> [EXERCISE] Starting at the line that contains "pose: elev=292.9 azim=275.1" and continuing through the end of the records, could you reproduce those lines verbatim, including both ends and leaving the pictures out?

- - -

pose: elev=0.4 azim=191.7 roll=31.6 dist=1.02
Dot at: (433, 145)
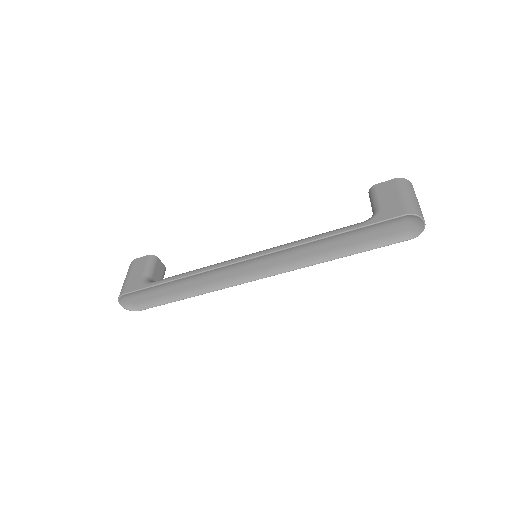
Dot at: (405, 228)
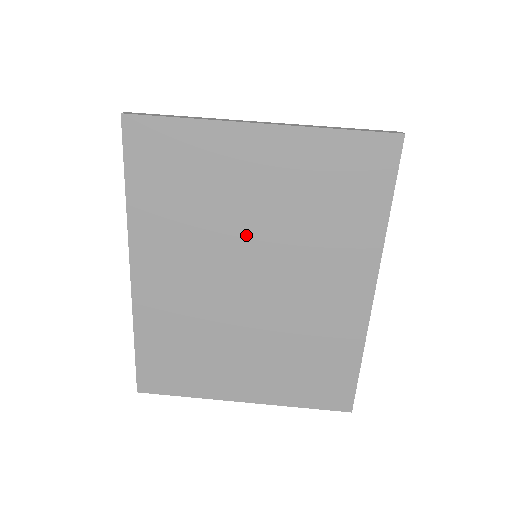
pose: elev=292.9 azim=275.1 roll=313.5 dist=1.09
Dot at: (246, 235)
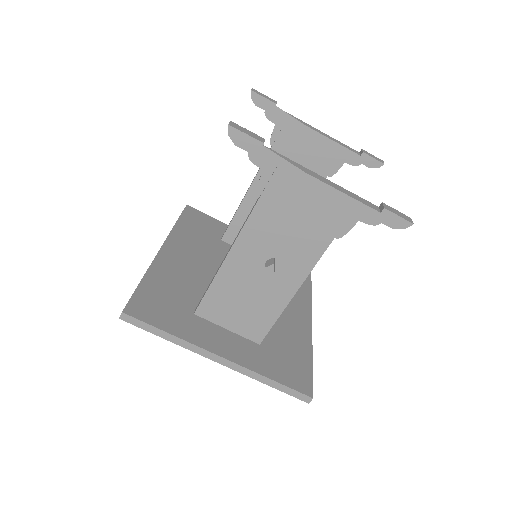
Dot at: occluded
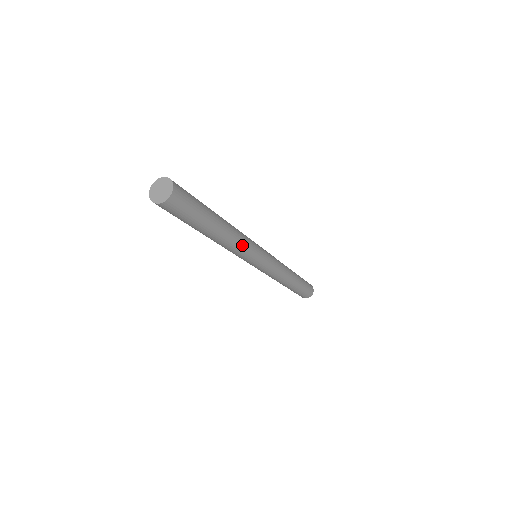
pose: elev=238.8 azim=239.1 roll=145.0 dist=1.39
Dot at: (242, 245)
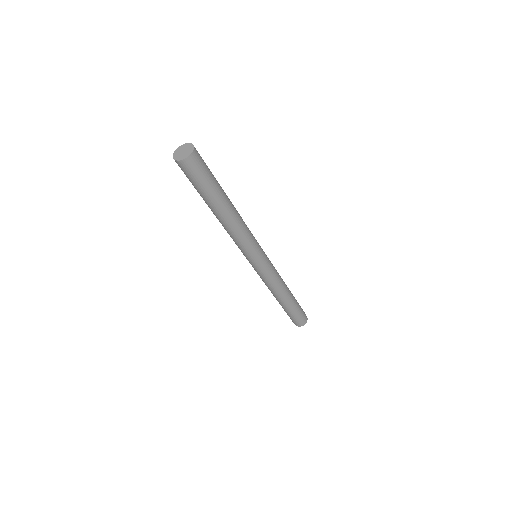
Dot at: (244, 233)
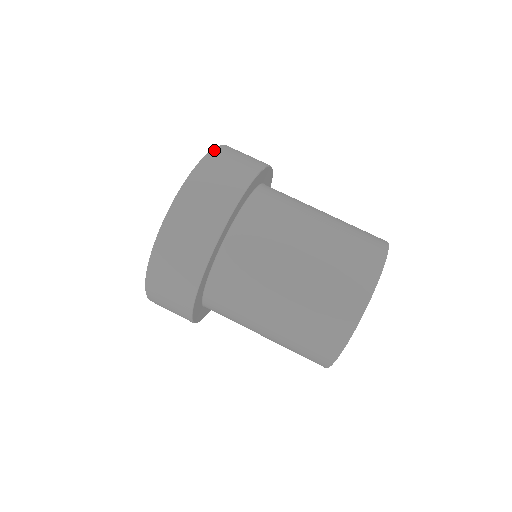
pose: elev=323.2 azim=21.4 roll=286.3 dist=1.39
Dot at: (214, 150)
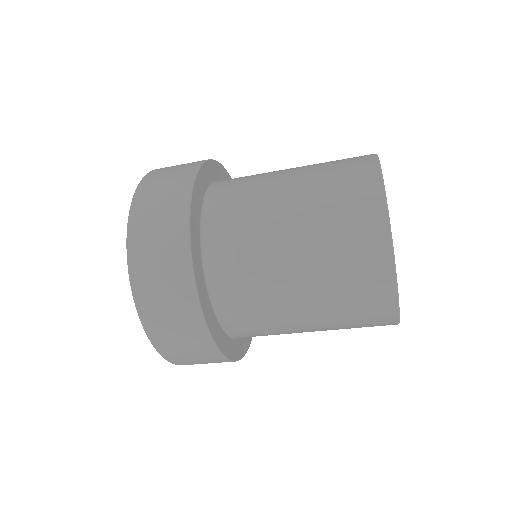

- - -

> [SOLUTION FOR THIS TASK]
pose: elev=292.9 azim=275.1 roll=313.5 dist=1.09
Dot at: (246, 235)
Dot at: occluded
pose: elev=238.8 azim=239.1 roll=145.0 dist=1.39
Dot at: (242, 245)
Dot at: (244, 233)
pose: elev=323.2 azim=21.4 roll=286.3 dist=1.39
Dot at: (214, 150)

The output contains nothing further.